Early in Jacques Rivette’s Love on the Ground three actors—Charlotte (Geraldine Chaplin), Emily (Jane Birkin), and Silvano (Facundo Bo)—stage a bedroom farce inside a Paris apartment about a man attempting to hide his two lovers from one another. Though performing for an audience, Charlotte and Emily find that they’re inadvertently auditioning for the play’s author, Clément Roquemaure (Jean-Pierre Kalfon), who offers them roles in his latest drama, which is based on his real life and the romantic entanglements that consumed it.
Upon arriving at the man’s chateau, where the play is to be rehearsed and performed, Charlotte and Emily find the place filled with brightly colored rooms and dense décor, as well as the presence not only of Clément but his friend and possible romantic rival, a magician named Paul (André Dussollier). The vaguely mystical nature of Clément’s manse and the role-playing that Charlotte and Emily engage in naturally invites comparison to Rivette’s own Celine and Julie Go Boating. But where that metatextual masterpiece foregrounded its main characters’ assertion of their control over a narrative into which they’ve been dropped, Love on the Ground reasserts the primacy of the auteur that Rivette’s films had previously undermined.

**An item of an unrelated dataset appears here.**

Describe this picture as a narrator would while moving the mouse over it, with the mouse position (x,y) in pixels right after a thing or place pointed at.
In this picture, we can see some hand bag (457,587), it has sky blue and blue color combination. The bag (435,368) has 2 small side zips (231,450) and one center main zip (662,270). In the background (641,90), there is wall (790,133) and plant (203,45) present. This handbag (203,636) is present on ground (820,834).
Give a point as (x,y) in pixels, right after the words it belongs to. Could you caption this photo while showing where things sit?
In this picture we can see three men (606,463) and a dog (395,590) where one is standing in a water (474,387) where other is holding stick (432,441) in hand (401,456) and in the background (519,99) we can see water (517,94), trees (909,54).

Clément carefully directs his actresses, and soon Charlotte and Emily begin to behave less as independent human beings than vessels for the playwright’s hang-ups and unresolved longing. Rivette matches this narrative focus on male-centric, egotistical auteurism with a formalism that’s more classical in nature than the shaggy, almost unpredictable aesthetic that defines his improv-heavy ’70s films. The coarse 16mm images of many of those works have been replaced with lush 35mm images shot on cameras that remain mounted on tripods, cranes, and carts.

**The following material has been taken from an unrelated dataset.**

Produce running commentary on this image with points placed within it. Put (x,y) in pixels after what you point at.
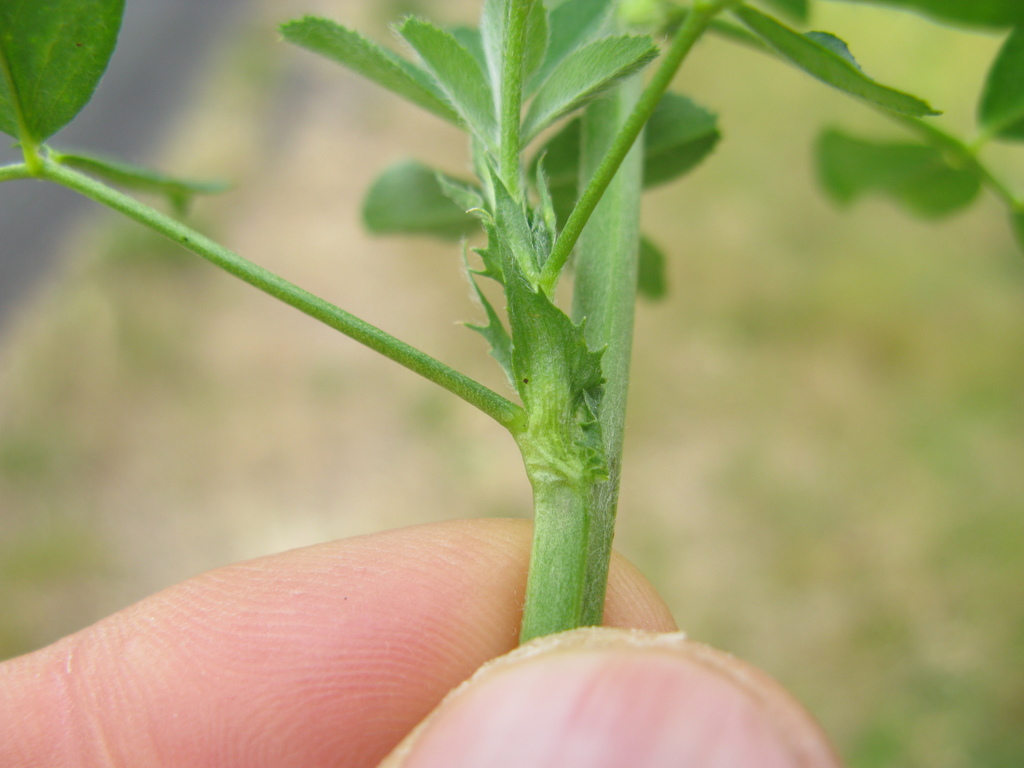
In this picture I can see a person hands (431,655) and holding a stem (573,525) of a plant (567,477).
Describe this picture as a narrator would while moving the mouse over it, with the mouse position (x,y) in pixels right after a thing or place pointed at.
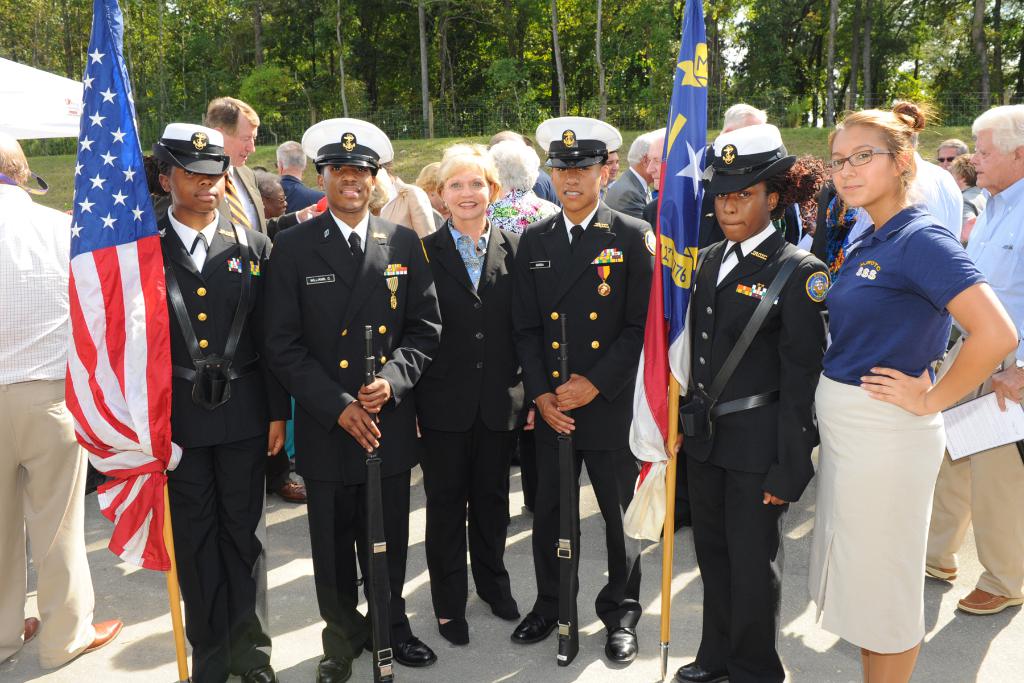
In this image we can see few people (547,340) wearing uniforms (627,444) and there are two persons (233,448) holding flags (658,430) and behind we can see some people (30,348). There are some trees (595,41) in the background (383,30).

The film’s images are composed with a geometrical precision, with William Lubtchansky’s camera gliding alongside Charlotte and Emily as they amble around their environments, all the while emphasizing their sense of entrapment within florid chambers. Love on the Ground deliberately lacks the spontaneity and sense of visual discovery that defines Celine and Julie Go Boating, instead drawing its energy from its exacting compositions and how they seem to slowly shrink the space around its female figures (Chaplin and Birkin as much as Charlotte and Emily), and to the point that the film comes to feel gripped by a kind of Buñuelian madness.

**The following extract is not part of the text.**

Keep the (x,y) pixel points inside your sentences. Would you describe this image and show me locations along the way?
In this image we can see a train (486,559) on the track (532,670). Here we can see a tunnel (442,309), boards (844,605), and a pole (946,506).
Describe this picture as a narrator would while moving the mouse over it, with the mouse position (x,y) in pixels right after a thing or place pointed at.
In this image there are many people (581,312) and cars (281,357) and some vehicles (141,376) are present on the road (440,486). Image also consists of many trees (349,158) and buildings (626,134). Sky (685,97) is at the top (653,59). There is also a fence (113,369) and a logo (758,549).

That same formal rigor, though, also calls attention to this nearly three-hour film’s many longueurs, which not only feel longer than the ones that fill earlier Rivette films of equal or greater length but also want for more surprises. Charlotte and Emily increasingly feel the stress of realizing Clément’s vision and grow more aggressive as a result, but the film’s narrative stakes lack for a corresponding sense of escalation. Perhaps inevitably, Love on the Ground feels stuck in a loop—at least until its final hour, when things pick up as the women start to inhabit their roles to such a volatile extent that they start to experience visions. This prefigures a climactic performance that erases the borders between the play’s artificiality and the reality on which it’s based, reaffirming Rivette’s belief in cinema stretching the traditional limits of theater.
Image/Sound
The saturated colors of the film’s decorous interiors look resplendent on Cohen Media Group’s disc, especially when contrasted with the more muted colors of the characters’ clothing. Exterior scenes highlight the verdant shades of well-tended gardens and the slight day-for-night blues of the color grading. Detail is consistently clear and no print damage is visible. The lossless stereo is similarly clean, evenly distributing the clean and clear dialogue across all channels.
Extras
Cohen’s disc comes with a commentary track by critic and programmer Richard Peña, who extensively breaks down the film’s aesthetic choices and themes.
Overall
Jacques Rivette’s beguiling, minor-key manor mystery receives a solid Blu-ray from Cohen.